WORK REQUEST: Each line of the data below that holds the word "lines" is to be reported in full.

DATA TO USE:
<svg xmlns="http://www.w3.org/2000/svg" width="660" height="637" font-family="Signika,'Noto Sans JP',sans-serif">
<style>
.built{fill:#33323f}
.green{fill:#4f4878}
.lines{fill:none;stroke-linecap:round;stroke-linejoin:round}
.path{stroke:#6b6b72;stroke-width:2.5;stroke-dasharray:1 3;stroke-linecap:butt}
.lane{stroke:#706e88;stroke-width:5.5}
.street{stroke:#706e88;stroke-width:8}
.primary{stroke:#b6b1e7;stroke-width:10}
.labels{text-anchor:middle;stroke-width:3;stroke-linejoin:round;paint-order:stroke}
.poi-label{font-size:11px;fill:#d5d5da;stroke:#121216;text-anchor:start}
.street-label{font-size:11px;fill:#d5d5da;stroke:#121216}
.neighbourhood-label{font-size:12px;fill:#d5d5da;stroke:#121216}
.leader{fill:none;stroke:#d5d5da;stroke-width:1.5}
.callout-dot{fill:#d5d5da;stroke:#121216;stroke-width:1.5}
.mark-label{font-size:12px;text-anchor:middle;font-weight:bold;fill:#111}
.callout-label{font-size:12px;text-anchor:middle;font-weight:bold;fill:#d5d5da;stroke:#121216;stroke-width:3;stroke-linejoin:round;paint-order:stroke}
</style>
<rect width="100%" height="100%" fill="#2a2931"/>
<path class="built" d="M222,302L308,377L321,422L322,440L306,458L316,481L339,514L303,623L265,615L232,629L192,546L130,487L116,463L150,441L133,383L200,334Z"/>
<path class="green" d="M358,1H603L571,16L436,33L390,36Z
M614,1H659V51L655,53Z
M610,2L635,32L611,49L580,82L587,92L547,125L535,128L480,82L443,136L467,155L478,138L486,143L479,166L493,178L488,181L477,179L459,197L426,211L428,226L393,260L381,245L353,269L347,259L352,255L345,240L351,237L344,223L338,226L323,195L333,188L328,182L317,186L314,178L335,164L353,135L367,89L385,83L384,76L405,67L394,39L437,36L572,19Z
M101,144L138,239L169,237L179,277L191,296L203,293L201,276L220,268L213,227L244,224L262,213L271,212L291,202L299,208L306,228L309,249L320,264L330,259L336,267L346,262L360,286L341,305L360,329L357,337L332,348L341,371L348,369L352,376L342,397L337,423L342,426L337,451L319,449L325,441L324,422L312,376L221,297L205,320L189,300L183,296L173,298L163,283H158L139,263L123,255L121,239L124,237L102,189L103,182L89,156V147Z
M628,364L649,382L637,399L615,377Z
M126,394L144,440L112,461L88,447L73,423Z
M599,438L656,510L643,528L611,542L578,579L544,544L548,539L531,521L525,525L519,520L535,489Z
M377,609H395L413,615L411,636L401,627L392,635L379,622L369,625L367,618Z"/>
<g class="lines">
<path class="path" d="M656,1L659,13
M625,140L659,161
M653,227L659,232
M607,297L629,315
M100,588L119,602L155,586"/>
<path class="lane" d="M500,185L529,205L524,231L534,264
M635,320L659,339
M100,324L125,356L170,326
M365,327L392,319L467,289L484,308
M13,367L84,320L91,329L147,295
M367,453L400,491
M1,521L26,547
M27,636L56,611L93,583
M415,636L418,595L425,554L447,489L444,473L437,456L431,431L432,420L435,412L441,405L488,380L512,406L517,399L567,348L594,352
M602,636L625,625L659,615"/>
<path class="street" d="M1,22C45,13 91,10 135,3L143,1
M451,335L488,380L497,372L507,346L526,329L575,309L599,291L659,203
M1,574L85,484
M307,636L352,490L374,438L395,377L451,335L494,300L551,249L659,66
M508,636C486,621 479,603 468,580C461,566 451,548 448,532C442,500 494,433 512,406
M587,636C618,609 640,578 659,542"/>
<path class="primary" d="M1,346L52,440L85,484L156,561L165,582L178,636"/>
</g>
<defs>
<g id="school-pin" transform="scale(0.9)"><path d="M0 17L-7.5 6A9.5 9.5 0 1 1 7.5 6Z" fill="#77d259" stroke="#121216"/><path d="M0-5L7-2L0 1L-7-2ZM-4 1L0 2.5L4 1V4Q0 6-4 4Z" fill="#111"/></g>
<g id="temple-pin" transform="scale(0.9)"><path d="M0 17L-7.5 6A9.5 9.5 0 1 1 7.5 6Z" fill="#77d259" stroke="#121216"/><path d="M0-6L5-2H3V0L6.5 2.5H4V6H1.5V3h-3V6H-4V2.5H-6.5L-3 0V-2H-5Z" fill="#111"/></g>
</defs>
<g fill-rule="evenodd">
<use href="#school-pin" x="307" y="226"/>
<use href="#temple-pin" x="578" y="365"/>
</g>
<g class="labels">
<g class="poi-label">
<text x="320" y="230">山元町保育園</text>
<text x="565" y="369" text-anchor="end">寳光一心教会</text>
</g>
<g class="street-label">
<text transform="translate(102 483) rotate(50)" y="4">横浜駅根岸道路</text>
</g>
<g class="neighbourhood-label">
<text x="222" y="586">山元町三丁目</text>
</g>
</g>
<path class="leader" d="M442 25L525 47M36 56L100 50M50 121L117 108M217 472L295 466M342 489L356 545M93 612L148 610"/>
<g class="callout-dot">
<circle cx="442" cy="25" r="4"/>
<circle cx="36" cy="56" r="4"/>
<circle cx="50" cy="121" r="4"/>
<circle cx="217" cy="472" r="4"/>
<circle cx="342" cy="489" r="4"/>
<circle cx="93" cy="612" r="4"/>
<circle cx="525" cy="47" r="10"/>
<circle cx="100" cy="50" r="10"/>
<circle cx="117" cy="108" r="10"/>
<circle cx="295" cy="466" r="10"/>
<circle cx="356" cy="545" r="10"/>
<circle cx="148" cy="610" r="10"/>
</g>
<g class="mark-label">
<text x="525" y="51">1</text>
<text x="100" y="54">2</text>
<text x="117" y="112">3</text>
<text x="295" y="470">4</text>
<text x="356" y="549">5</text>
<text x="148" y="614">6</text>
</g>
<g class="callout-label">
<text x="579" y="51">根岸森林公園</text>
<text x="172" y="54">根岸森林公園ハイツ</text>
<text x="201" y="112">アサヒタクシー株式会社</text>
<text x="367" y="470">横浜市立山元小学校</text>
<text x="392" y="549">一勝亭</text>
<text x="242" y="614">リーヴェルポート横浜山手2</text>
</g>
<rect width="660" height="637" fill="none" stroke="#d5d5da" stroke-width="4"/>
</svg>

WRITTEN ANSWER:
.lines{fill:none;stroke-linecap:round;stroke-linejoin:round}
<g class="lines">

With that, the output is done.